Gavin Barwelll, Theresa May’s chief of staff, tweeted: “Dominic Cummings admits David Frost agreed the Northern Ireland Protocol in bad faith (although he says the Prime Minister wasn’t in on it).
“Honest, though unlikely to help David in the negotiations to come.”
Leo Vadradkar, who was Ireland’ Taoiseach at the time the protocol was negotiated, branded the revelations “very alarming”.
He said: “I saw those comments; I hope Dominic Cummings is speaking for himself and not for the British Government”
“But those comments are very alarming because that would indicate that this is a Government, an administration, that acted in bad faith and that message needs to be heard around the world.
“If the British Government doesn’t honour its agreements, it doesn’t adhere to treaties it signs, that must apply to everyone else too.
“At the moment they’re going around the world, they’re trying to negotiate new trade agreements… Surely the message must go out to all countries around the world that this is a British Government that doesn’t necessarily keep its word and doesn’t necessarily honour the agreements it makes.

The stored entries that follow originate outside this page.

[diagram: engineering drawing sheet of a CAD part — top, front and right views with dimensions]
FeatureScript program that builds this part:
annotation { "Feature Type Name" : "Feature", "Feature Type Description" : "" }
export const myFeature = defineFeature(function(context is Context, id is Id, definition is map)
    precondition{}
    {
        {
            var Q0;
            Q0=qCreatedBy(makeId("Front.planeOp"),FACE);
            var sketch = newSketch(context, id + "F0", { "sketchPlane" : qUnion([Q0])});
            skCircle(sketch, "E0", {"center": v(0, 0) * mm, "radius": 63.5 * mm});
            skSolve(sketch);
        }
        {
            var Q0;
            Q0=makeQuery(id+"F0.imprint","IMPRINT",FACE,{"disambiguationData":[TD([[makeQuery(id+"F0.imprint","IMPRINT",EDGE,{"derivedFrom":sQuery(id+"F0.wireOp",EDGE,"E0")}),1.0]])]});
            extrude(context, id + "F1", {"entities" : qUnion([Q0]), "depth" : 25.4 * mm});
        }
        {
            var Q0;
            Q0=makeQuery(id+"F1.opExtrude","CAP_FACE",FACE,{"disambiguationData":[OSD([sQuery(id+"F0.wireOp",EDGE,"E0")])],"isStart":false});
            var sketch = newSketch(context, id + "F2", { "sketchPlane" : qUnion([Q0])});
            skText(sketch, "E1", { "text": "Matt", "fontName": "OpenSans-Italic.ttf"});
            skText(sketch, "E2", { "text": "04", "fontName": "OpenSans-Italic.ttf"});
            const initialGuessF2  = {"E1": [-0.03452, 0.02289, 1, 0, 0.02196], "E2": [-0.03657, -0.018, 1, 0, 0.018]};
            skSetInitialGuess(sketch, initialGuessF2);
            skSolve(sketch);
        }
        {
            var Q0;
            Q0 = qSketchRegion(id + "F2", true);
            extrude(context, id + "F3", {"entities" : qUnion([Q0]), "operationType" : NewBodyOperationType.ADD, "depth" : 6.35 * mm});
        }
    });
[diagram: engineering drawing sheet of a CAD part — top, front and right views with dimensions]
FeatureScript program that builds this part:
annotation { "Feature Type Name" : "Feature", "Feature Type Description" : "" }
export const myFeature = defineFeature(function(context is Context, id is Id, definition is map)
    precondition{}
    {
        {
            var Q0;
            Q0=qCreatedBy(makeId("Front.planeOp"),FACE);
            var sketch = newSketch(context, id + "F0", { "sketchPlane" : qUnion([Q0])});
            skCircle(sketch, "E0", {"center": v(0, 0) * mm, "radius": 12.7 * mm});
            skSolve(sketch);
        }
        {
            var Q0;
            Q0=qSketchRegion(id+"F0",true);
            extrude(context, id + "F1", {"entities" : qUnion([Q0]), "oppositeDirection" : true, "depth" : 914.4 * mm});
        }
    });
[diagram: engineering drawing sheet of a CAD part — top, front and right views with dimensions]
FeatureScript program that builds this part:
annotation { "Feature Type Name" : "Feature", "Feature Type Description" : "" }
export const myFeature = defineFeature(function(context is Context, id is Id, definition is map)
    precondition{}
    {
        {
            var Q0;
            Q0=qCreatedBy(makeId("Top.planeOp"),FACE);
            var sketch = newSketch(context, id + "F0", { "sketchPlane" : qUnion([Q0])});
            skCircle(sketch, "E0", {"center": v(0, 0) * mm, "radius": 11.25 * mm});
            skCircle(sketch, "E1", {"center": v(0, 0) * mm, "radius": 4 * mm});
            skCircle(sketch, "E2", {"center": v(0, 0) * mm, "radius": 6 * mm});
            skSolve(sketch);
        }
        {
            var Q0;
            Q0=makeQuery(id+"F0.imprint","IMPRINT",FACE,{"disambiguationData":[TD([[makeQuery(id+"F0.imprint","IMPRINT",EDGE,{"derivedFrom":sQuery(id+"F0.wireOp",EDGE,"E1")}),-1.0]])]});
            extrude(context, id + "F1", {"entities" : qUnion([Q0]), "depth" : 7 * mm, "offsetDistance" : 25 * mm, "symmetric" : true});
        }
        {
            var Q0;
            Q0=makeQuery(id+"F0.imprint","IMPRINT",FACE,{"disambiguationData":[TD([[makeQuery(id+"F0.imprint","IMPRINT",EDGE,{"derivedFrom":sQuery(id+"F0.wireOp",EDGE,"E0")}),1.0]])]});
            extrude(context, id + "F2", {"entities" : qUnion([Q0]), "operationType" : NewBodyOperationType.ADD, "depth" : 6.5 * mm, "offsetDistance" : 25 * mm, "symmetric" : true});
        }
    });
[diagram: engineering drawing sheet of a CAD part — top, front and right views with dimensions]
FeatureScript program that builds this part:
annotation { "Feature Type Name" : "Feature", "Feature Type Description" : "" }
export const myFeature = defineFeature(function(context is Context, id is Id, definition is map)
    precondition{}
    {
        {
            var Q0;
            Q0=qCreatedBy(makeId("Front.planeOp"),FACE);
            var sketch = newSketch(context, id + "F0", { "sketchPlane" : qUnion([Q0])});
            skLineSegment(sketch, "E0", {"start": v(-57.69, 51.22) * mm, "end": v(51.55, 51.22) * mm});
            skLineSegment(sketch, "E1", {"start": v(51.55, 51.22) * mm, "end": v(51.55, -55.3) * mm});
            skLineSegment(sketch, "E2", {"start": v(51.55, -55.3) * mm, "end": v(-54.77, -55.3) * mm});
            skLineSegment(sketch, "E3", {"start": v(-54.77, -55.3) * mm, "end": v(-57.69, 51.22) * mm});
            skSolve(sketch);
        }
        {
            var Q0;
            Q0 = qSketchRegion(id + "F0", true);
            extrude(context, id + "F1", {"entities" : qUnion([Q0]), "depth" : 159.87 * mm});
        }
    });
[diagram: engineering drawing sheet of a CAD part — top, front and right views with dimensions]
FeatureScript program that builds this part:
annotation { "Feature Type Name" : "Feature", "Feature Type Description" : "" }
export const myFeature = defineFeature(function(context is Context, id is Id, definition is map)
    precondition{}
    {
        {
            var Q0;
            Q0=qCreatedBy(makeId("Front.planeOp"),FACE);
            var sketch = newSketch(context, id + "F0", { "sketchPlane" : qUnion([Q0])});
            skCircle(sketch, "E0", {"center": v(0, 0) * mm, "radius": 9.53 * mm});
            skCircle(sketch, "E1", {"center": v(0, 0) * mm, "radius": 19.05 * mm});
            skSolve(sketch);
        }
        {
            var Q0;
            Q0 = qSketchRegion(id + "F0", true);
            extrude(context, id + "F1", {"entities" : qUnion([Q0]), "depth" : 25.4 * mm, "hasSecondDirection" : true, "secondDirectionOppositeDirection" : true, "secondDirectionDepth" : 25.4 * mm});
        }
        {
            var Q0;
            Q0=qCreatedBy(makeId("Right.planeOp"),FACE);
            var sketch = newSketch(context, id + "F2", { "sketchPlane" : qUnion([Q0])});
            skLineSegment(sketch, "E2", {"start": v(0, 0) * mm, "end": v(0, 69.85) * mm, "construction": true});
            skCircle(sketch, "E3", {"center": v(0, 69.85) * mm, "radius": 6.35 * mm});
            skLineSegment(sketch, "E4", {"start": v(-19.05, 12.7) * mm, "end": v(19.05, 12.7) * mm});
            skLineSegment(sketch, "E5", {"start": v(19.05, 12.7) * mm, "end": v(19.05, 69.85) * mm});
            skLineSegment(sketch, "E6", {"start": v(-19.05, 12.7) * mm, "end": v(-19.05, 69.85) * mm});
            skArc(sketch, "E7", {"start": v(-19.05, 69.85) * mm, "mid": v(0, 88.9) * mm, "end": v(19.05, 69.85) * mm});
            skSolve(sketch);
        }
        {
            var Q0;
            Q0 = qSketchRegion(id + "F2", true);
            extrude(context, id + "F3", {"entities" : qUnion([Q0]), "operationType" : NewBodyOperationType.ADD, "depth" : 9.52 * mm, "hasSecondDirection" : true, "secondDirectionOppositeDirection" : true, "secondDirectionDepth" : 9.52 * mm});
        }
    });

“And you shouldn’t make any agreements with them until such time as you’re confident that they keep their promises, and honour things, for example, like the protocol.”
The deal was agreed for the election
Mr Cummings further lampooned the Government, saying the Tories agreed to the Brexit deal to provide a shot of clear victory at the 2019 election.
He said: “We took over a party on ~10%, worst constitutional crisis in century, much of deep state angling for BINO [Brexit in name only] or 2REF [a second referendum].
“So we wriggled thro[ugh] with best option we cd & intended to get the [trolley emoji – a reference to Boris Johnson] to ditch bits we didn’t like after whacking Corbyn. We prioritised.”